Opinion
4:23-CV-04136-ECS
11-26-2024
ORDER TO SUPPLEMENT RECORD AND FOR ADDITIONAL BRIEFING
ERIC C. SCHULTE UNITED STATES DISTRICT JUDGE
On February 5, 2020, the United States District Court for the District of Nevada sentenced Kareen Anderson to 121 months' imprisonment followed by five years of supervised release for conspiring to distribute a controlled substance. Docket No. 295 in 2:16-cr-00305. In September 2023, while serving his sentence at the Bureau of Prison's (BOP) Federal Prison Camp in Yankton, South Dakota (FPC Yankton), Anderson petitioned for a writ of habeas corpus pursuant to 28 U.S.C. § 2241. Docs. 1,4. His petition alleges four errors with how the BOP was carrying out, calculating, or crediting his sentence. Doc. 4. Anderson first argues a “Due Process Violation for [the BOP] exceeding [its] statutory authority [under] 18 U.S.C. [§] 3621(e) and breach of contract.” Id. at 6. According to Anderson, the recommended residential reentry center (RRC)/ home confinement (HC) placement date memorialized in his April 6,2023 Individualized Needs Plan constituted a contract between himself and the BOP that the BOP breached. Id. at 7: Doc. 4-1 at 8. Second, he claims a due process violation arising from the calculation and application of good time credits under the First Step Act (FSA), commonly referred to as earned time credits (ETCs). Doc. 4 at 7. This second argument challenges the date the BOP designated him as eligible to accrue FSA good time credits, as well as the BOPs decision to not credit a paralegal certification course he completed through the Blackstone Career Institute. See id. Third, Anderson alleges a due process violation for being denied a transfer to an RRC under the Second Chance Act. Id. Lastly, he alleges FPC Yankton staff retaliated against him for seeking administrative remedies and filing this action. Id. at 8.

PROBLEM DESCRIPTION:
In the court order above, what sentence did the District of Nevada impose on Kareen Anderson?

SOURCE INFORMATION:
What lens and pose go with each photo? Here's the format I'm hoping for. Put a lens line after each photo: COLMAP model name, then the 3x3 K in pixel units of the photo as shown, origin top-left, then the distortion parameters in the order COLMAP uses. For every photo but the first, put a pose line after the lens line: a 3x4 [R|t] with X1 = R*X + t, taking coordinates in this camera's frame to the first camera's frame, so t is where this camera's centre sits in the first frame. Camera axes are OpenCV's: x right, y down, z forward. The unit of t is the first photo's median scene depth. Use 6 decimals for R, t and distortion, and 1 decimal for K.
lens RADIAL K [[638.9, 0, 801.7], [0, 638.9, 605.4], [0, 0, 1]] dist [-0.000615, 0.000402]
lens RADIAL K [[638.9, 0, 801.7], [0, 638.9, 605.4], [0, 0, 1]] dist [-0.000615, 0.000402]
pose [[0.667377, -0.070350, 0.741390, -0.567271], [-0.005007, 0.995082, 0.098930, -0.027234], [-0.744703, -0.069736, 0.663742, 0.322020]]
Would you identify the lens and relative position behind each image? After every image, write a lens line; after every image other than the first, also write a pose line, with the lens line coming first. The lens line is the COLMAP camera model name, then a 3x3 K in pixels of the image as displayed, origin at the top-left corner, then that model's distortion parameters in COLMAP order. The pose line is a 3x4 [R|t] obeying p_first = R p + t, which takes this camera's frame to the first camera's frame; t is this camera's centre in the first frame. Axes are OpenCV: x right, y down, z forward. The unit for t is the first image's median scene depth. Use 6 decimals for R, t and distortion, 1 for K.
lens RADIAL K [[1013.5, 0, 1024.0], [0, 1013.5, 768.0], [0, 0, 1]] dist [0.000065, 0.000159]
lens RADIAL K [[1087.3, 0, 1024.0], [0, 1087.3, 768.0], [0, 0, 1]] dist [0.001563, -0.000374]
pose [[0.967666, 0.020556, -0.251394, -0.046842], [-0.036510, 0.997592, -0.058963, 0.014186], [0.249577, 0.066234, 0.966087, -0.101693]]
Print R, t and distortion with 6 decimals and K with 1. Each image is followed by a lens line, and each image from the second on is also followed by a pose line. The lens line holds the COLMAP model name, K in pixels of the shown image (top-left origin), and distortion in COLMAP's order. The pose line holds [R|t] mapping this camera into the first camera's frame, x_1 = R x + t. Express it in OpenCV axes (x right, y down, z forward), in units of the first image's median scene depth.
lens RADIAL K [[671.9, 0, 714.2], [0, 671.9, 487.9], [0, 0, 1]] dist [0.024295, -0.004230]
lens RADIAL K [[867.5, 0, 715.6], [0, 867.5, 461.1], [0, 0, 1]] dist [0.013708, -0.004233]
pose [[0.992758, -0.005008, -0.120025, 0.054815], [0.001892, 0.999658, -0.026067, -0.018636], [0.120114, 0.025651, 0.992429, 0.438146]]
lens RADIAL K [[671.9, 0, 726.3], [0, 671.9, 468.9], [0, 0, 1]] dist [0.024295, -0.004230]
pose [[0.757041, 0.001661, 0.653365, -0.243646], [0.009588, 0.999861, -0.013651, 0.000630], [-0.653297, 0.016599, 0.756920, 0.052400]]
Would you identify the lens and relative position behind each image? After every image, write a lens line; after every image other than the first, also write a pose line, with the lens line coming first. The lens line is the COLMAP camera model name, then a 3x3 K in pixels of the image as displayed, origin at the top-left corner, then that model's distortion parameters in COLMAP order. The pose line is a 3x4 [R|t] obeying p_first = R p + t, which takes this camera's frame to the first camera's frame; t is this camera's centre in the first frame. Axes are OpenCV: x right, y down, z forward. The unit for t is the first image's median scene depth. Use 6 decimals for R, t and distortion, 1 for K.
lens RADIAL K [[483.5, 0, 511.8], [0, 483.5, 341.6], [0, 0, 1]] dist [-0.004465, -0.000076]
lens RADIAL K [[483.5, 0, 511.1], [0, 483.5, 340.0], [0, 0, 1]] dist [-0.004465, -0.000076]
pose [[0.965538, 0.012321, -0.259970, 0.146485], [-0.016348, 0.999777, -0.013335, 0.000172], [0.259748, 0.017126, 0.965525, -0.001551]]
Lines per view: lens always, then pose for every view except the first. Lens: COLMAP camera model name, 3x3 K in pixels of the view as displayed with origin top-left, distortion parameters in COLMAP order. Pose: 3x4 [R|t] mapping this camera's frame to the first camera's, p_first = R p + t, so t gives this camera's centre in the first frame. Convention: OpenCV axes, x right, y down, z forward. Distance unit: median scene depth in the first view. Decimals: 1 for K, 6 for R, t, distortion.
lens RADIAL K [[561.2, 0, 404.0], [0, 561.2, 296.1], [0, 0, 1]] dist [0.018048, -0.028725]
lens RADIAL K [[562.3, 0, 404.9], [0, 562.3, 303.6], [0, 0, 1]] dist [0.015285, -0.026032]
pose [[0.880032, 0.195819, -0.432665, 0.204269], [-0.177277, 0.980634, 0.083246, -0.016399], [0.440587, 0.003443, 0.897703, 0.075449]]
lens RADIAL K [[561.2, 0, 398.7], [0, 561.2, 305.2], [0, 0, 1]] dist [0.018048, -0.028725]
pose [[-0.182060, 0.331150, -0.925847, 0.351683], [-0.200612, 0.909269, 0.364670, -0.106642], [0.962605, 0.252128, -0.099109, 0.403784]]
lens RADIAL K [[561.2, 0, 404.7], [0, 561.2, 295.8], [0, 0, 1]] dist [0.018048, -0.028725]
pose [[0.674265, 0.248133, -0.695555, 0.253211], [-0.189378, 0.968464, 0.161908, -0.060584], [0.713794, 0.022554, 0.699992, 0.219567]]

COMPLETED EXERCISE:
121 months' imprisonment followed by five years of supervised release.